From Submarine Commander To Naval Innovation
Lorin Selby
Former Chief of Naval Research
Rear Admiral (Ret.) Lorin Selby is interviewed by Steve Blank. Selby is the former Chief of Naval Research at the Office of Naval Research (ONR). Established in 1946, ONR serves as the U.S. Navy and Marine Corps’ premier science and technology organization, dedicated to fostering innovative solutions that ensure technological superiority.
Joe Felter also provides special remarks.
Key Takeaways
Reimagining Naval Power Through Small, Agile, and Many
Rather than pursuing incremental improvements, Selby advocated a step-change in naval warfare through distributed unmanned systems and sensors—a “hedge strategy” developed through experimental battle problems in 2021 and brainstorming sessions that demonstrated how networked platforms could find targets and pass targeting data to manned systems.

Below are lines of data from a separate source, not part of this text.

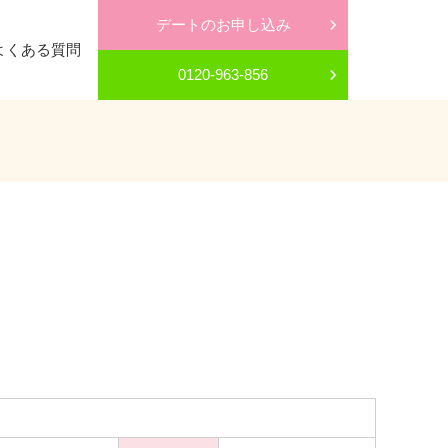
デートのお申し込み
よくある質問
0120-963-856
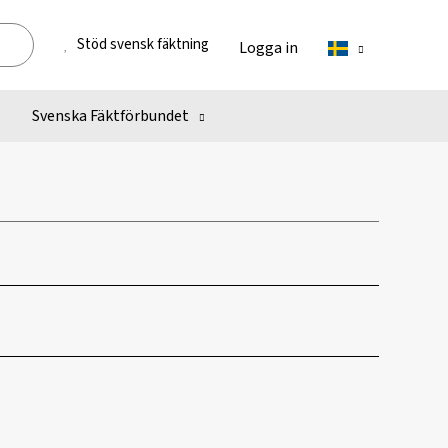
Stöd svensk fäktning
Logga in
Svenska Fäktförbundet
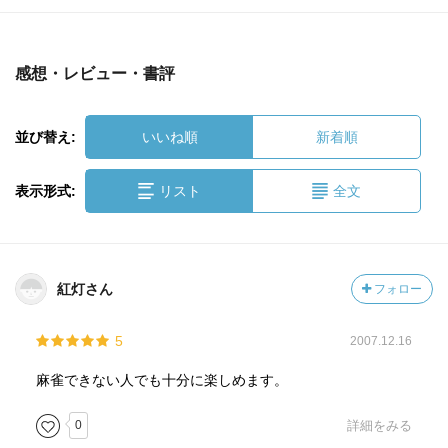
感想・レビュー・書評
並び替え:
いいね順
新着順
表示形式:
リスト
全文
紅灯さん
フォロー
5
2007.12.16
麻雀できない人でも十分に楽しめます。
0
詳細をみる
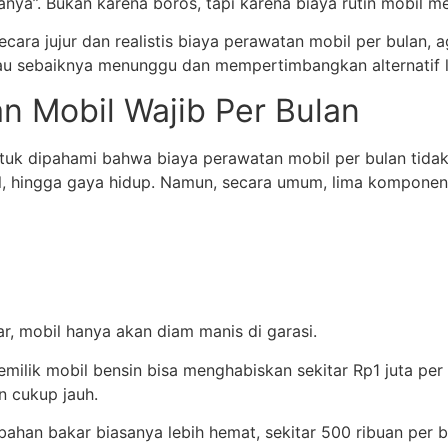
ganya”. Bukan karena boros, tapi karena biaya rutin mobil 
ara jujur dan realistis biaya perawatan mobil per bulan, 
atau sebaiknya menunggu dan mempertimbangkan alternatif l
n Mobil Wajib Per Bulan
uk dipahami bahwa biaya perawatan mobil per bulan tidak
gal, hingga gaya hidup. Namun, secara umum, lima komponen
ar, mobil hanya akan diam manis di garasi.
milik mobil bensin bisa menghabiskan sekitar Rp1 juta per 
n cukup jauh.
ahan bakar biasanya lebih hemat, sekitar 500 ribuan per 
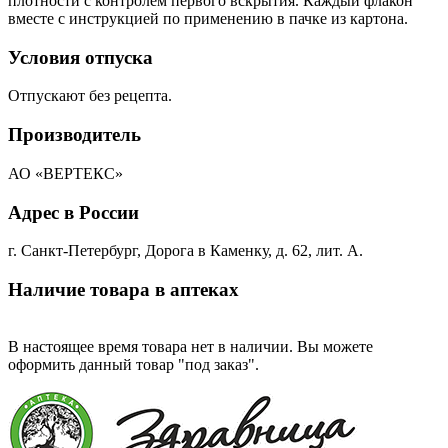
плотности с контролем первого вскрытия. Каждый флакон
вместе с инструкцией по применению в пачке из картона.
Условия отпуска
Отпускают без рецепта.
Производитель
АО «ВЕРТЕКС»
Адрес в России
г. Санкт-Петербург, Дорога в Каменку, д. 62, лит. А.
Наличие товара в аптеках
В настоящее время товара нет в наличии. Вы можете
оформить данный товар "под заказ".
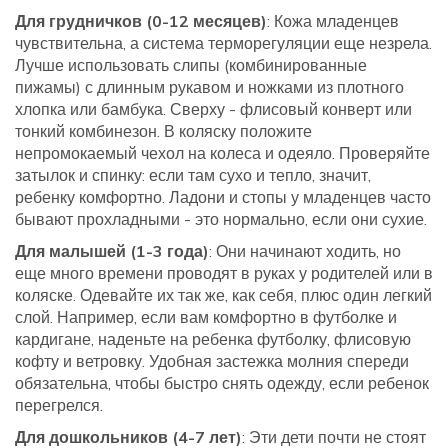
Для грудничков (0-12 месяцев)
: Кожа младенцев
чувствительна, а система терморегуляции еще незрела.
Лучше использовать слипы (комбинированные
пижамы) с длинным рукавом и ножками из плотного
хлопка или бамбука. Сверху - флисовый конверт или
тонкий комбинезон. В коляску положите
непромокаемый чехол на колеса и одеяло. Проверяйте
затылок и спинку: если там сухо и тепло, значит,
ребенку комфортно. Ладони и стопы у младенцев часто
бывают прохладными - это нормально, если они сухие.
Для малышей (1-3 года)
: Они начинают ходить, но
еще много времени проводят в руках у родителей или в
коляске. Одевайте их так же, как себя, плюс один легкий
слой. Например, если вам комфортно в футболке и
кардигане, наденьте на ребенка футболку, флисовую
кофту и ветровку. Удобная застежка молния спереди
обязательна, чтобы быстро снять одежду, если ребенок
перегрелся.
Для дошкольников (4-7 лет)
: Эти дети почти не стоят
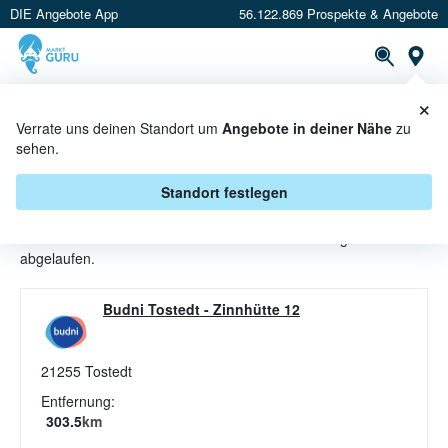
DIE Angebote App
56.122.869 Prospekte & Angebote
St
×
PROSPEKTE
ANGEBOTE
CASHBACK
Verrate uns deinen Standort um
Angebote in deiner Nähe
zu
sehen.
SOFTDRINKS ANGEBOTE &
AKTIONEN BEI BUDNI
Standort festlegen
Beim Händler
budni
sind aktuell alle Softdrinks-Angebote
abgelaufen.
Budni Tostedt
-
Zinnhütte 12
21255
Tostedt
Entfernung:
303.5
km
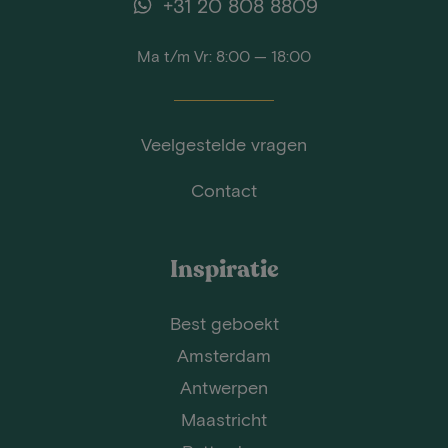
+31 20 808 8809
Ma t/m Vr: 8:00 — 18:00
Veelgestelde vragen
Contact
Inspiratie
Best geboekt
Amsterdam
Antwerpen
Maastricht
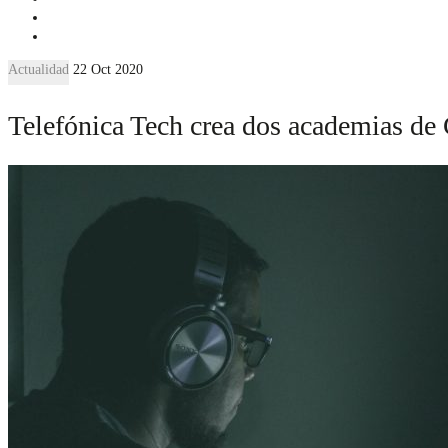
Actualidad
22 Oct 2020
Telefónica Tech crea dos academias de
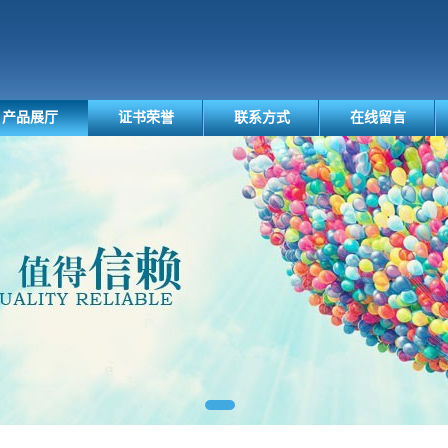
产品展厅
证书荣誉
联系方式
在线留言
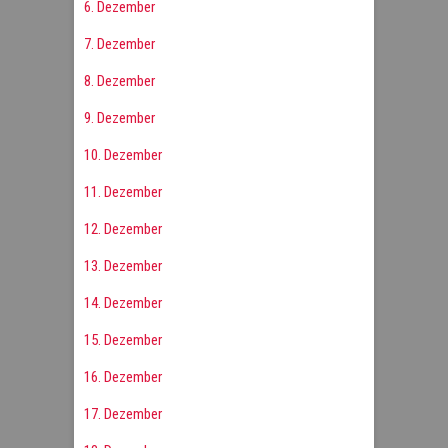
6. Dezember
7. Dezember
8. Dezember
9. Dezember
10. Dezember
11. Dezember
12. Dezember
13. Dezember
14. Dezember
15. Dezember
16. Dezember
17. Dezember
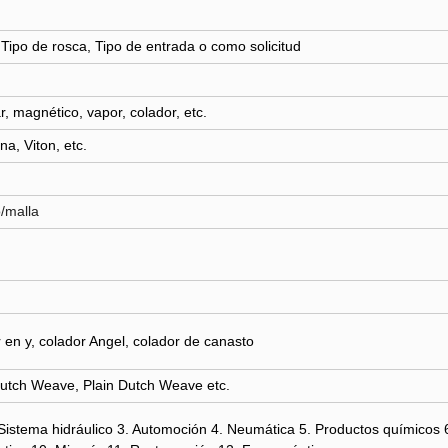
 Tipo de rosca, Tipo de entrada o como solicitud
r, magnético, vapor, colador, etc.
a, Viton, etc.
o/malla
 en y, colador Angel, colador de canasto
utch Weave, Plain Dutch Weave etc.
. Sistema hidráulico 3. Automoción 4. Neumática 5. Productos químicos 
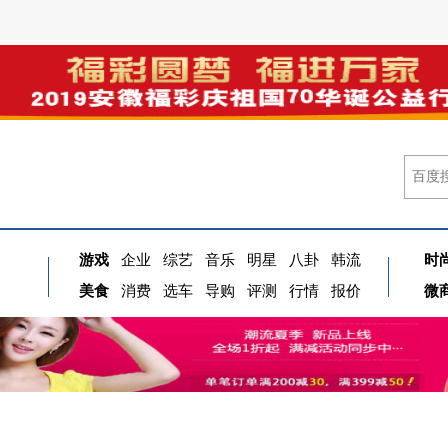
游戏
企业
综艺
音乐
明星
八卦
韩流
时
美食
消费
选车
导购
评测
行情
报价
微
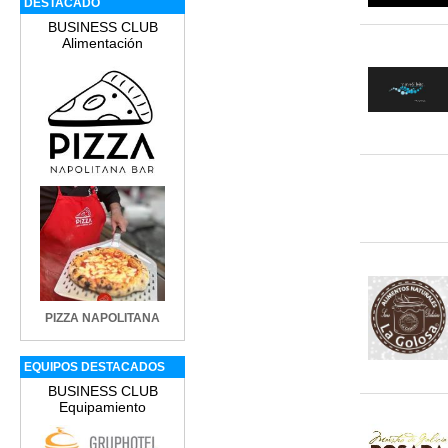
DESTACADO
BUSINESS CLUB
Alimentación
PIZZA NAPOLITANA
EQUIPOS DESTACADOS
BUSINESS CLUB
Equipamiento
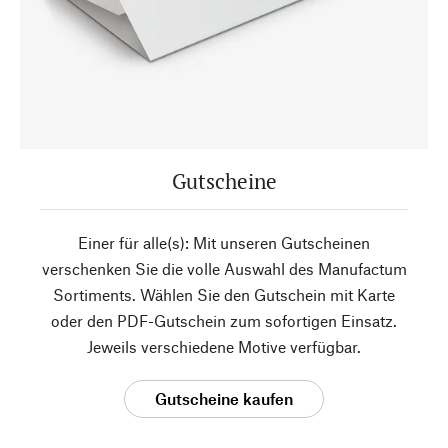
Gutscheine
Einer für alle(s): Mit unseren Gutscheinen
verschenken Sie die volle Auswahl des Manufactum
Sortiments. Wählen Sie den Gutschein mit Karte
oder den PDF-Gutschein zum sofortigen Einsatz.
Jeweils verschiedene Motive verfügbar.
Gutscheine kaufen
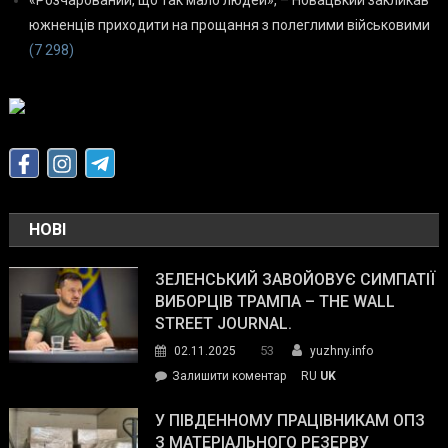
южненців приходити на прощання з полеглими військовими
(7 298)
НОВІ
ЗЕЛЕНСЬКИЙ ЗАВОЙОВУЄ СИМПАТІЇ
ВИБОРЦІВ ТРАМПА – THE WALL
STREET JOURNAL.
53
02.11.2025
yuzhny.info
on
Залишити коментар
RU
UK
Зеленський
завойовує
У ПІВДЕННОМУ ПРАЦІВНИКАМ ОПЗ
симпатії
З МАТЕРІАЛЬНОГО РЕЗЕРВУ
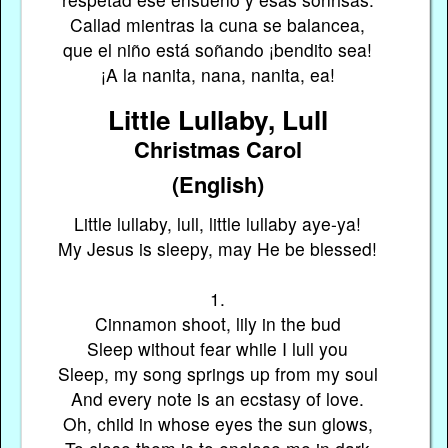
Callad mientras la cuna se balancea,
que el niño está soñando ¡bendito sea!
¡A la nanita, nana, nanita, ea!
Little Lullaby, Lull
Christmas Carol
(English)
Little lullaby, lull, little lullaby aye-ya!
My Jesus is sleepy, may He be blessed!
1.
Cinnamon shoot, lily in the bud
Sleep without fear while I lull you
Sleep, my song springs up from my soul
And every note is an ecstasy of love.
Oh, child in whose eyes the sun glows,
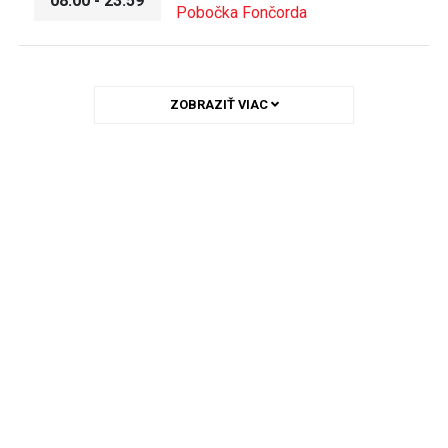
08:00 - 23:59
Pobočka Fončorda
ZOBRAZIŤ VIAC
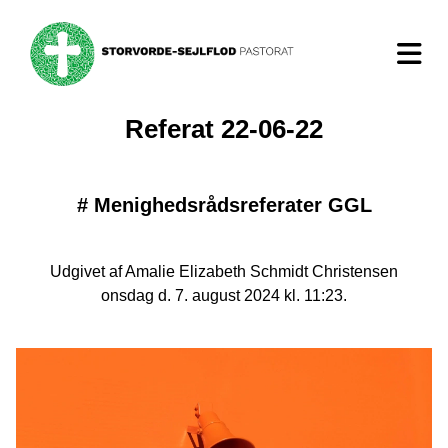
Referat 22-06-22
#
Menighedsrådsreferater GGL
Udgivet af Amalie Elizabeth Schmidt Christensen
onsdag d. 7. august 2024 kl. 11:23.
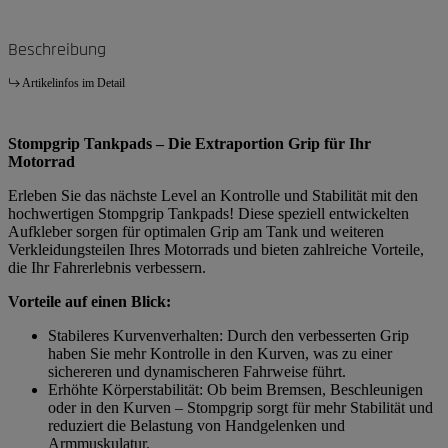
Beschreibung
Artikelinfos im Detail
Stompgrip Tankpads – Die Extraportion Grip für Ihr
Motorrad
Erleben Sie das nächste Level an Kontrolle und Stabilität mit den
hochwertigen Stompgrip Tankpads! Diese speziell entwickelten
Aufkleber sorgen für optimalen Grip am Tank und weiteren
Verkleidungsteilen Ihres Motorrads und bieten zahlreiche Vorteile,
die Ihr Fahrerlebnis verbessern.
Vorteile auf einen Blick:
Stabileres Kurvenverhalten: Durch den verbesserten Grip
haben Sie mehr Kontrolle in den Kurven, was zu einer
sichereren und dynamischeren Fahrweise führt.
Erhöhte Körperstabilität: Ob beim Bremsen, Beschleunigen
oder in den Kurven – Stompgrip sorgt für mehr Stabilität und
reduziert die Belastung von Handgelenken und
Armmuskulatur.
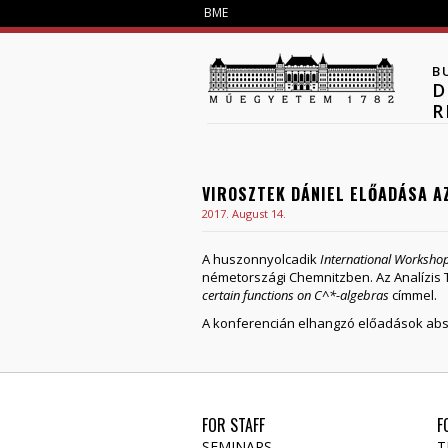
BME
B
D
R
VIROSZTEK DÁNIEL ELŐADÁSA A
2017. August 14.
A huszonnyolcadik
International Workshop
németországi Chemnitzben. Az Analízis T
certain functions on C^*-algebras
címmel.
A konferencián elhangzó előadások abs
FOR STAFF
F
SEMINARS
T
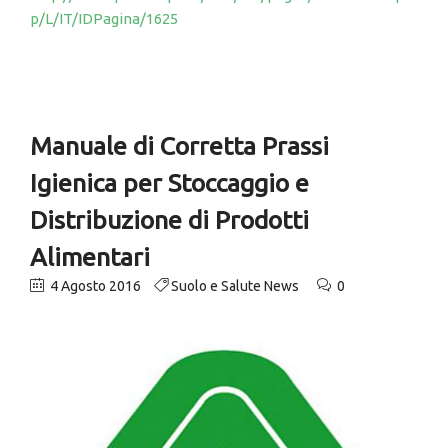
p/L/IT/IDPagina/1625
Manuale di Corretta Prassi
Igienica per Stoccaggio e
Distribuzione di Prodotti
Alimentari
4 Agosto 2016
Suolo e Salute News
0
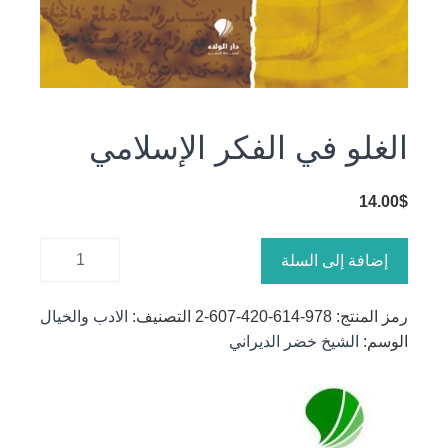
الغلو في الفكر الإسلامي
14.00
$
كمية الغلو
إضافة إلى السلة
في الفكر
الإسلامي
رمز المنتج:
978-614-420-607-2
التصنيف:
الادب والخيال
الوسم:
الشيخ خضر الديراني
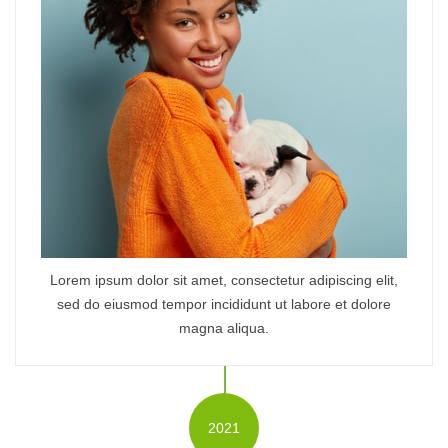
Lorem ipsum dolor sit amet, consectetur adipiscing elit,
sed do eiusmod tempor incididunt ut labore et dolore
magna aliqua.
2021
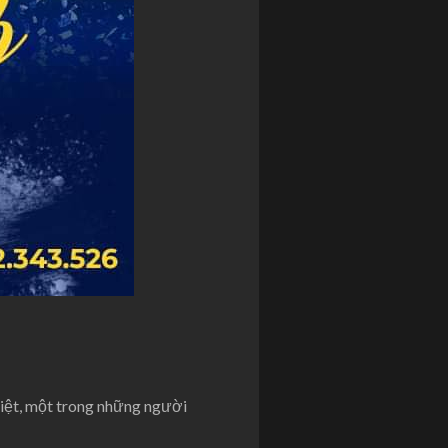
Việt, một trong những người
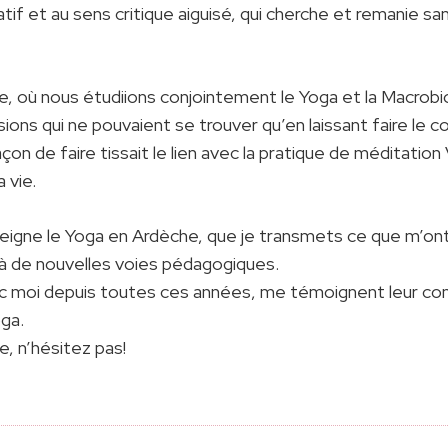
tif et au sens critique aiguisé, qui cherche et remanie san
e, où nous étudiions conjointement le Yoga et la Macrobi
ns qui ne pouvaient se trouver qu’en laissant faire le 
on de faire tissait le lien avec la pratique de méditatio
 vie.
nseigne le Yoga en Ardèche, que je transmets ce que m’ont
 à de nouvelles voies pédagogiques.
c moi depuis toutes ces années, me témoignent leur conf
ga.
e, n’hésitez pas!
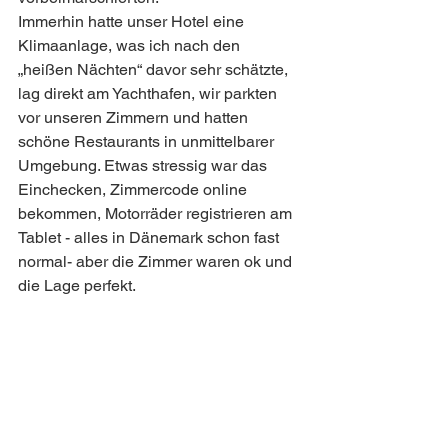
Immerhin hatte unser Hotel eine 
Klimaanlage, was ich nach den 
„heißen Nächten“ davor sehr schätzte, 
lag direkt am Yachthafen, wir parkten 
vor unseren Zimmern und hatten 
schöne Restaurants in unmittelbarer 
Umgebung. Etwas stressig war das 
Einchecken, Zimmercode online 
bekommen, Motorräder registrieren am 
Tablet - alles in Dänemark schon fast 
normal- aber die Zimmer waren ok und 
die Lage perfekt.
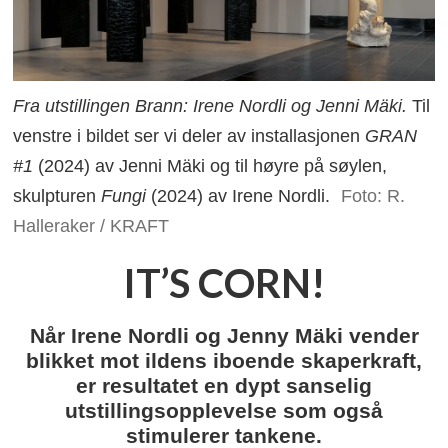
Fra utstillingen Brann: Irene Nordli og Jenni Mäki.
Til
venstre i bildet ser vi deler av installasjonen
GRAN
#1
(2024) av Jenni Mäki og til høyre på søylen,
skulpturen
Fungi
(2024) av Irene Nordli.
Foto: R.
Halleraker / KRAFT
IT’S CORN!
Når Irene Nordli og Jenny Mäki vender
blikket mot ildens iboende skaperkraft,
er resultatet en dypt sanselig
utstillingsopplevelse som også
stimulerer tankene.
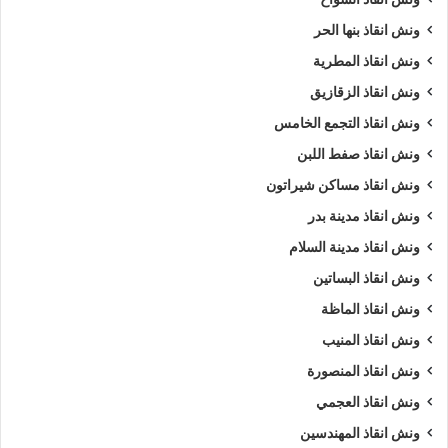
ونش انقاذ بنها الحر
ونش انقاذ المطرية
ونش انقاذ الزقازيق
ونش انقاذ التجمع الخامس
ونش انقاذ صفط اللبن
ونش انقاذ مساكن شيراتون
ونش انقاذ مدينة بدر
ونش انقاذ مدينة السلام
ونش انقاذ البساتين
ونش انقاذ الماظة
ونش انقاذ المنيب
ونش انقاذ المنصورة
ونش انقاذ العجمي
ونش انقاذ المهندسين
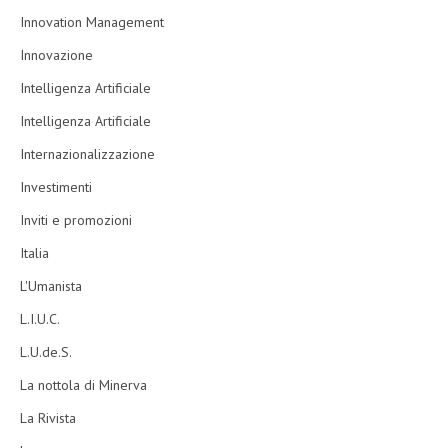
Innovation Management
Innovazione
Intelligenza Artificiale
Intelligenza Artificiale
Internazionalizzazione
Investimenti
Inviti e promozioni
Italia
L'Umanista
L.I.U.C.
L.U.de.S.
La nottola di Minerva
La Rivista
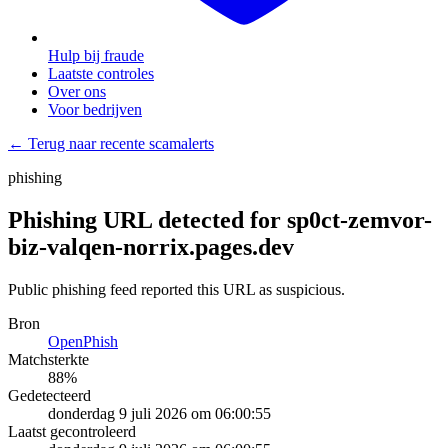
Hulp bij fraude
Laatste controles
Over ons
Voor bedrijven
← Terug naar recente scamalerts
phishing
Phishing URL detected for sp0ct-zemvor-
biz-valqen-norrix.pages.dev
Public phishing feed reported this URL as suspicious.
Bron
OpenPhish
Matchsterkte
88
%
Gedetecteerd
donderdag 9 juli 2026 om 06:00:55
Laatst gecontroleerd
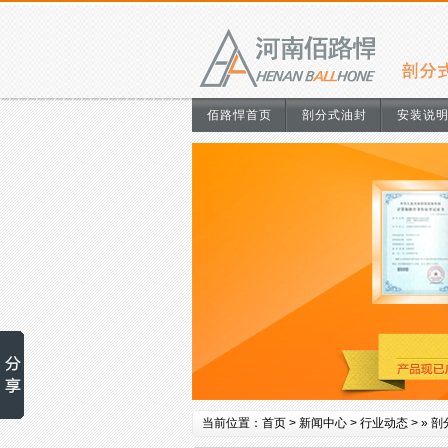
佰路悍首页
剖分式油封
安装说
当前位置：
首页
>
新闻中心
>
行业动态
> »
剖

The Requirements Process Impedance Mismatch
Pentagon requirements processes, designed for large, complex systems like submarines, are stuck in 1985. They produce rigid specifications that take years to execute—fundamentally incompatible with startup innovation cycles and the rapid iteration required for software-defined systems and emerging technologies.
Startup Fragility Meets Defense Timelines
As a VC, Selby’s biggest surprise was discovering that most defense-tech startups have only 6–12 months of runway, while Pentagon budget cycles take 2–3 years—creating a “valley of death” in which promising technologies die before government funding arrives. Bridging this gap requires either creative commercial revenue or faster movement of government capital.
Trusting Teams to See Over the Horizon
Selby attributes his strategic thinking to pushing responsibility down to trusted teams rather than sprinting through action items like his peers—creating the breathing room to look beyond the hall and across the horizon, while others remained buried in immediate operational demands.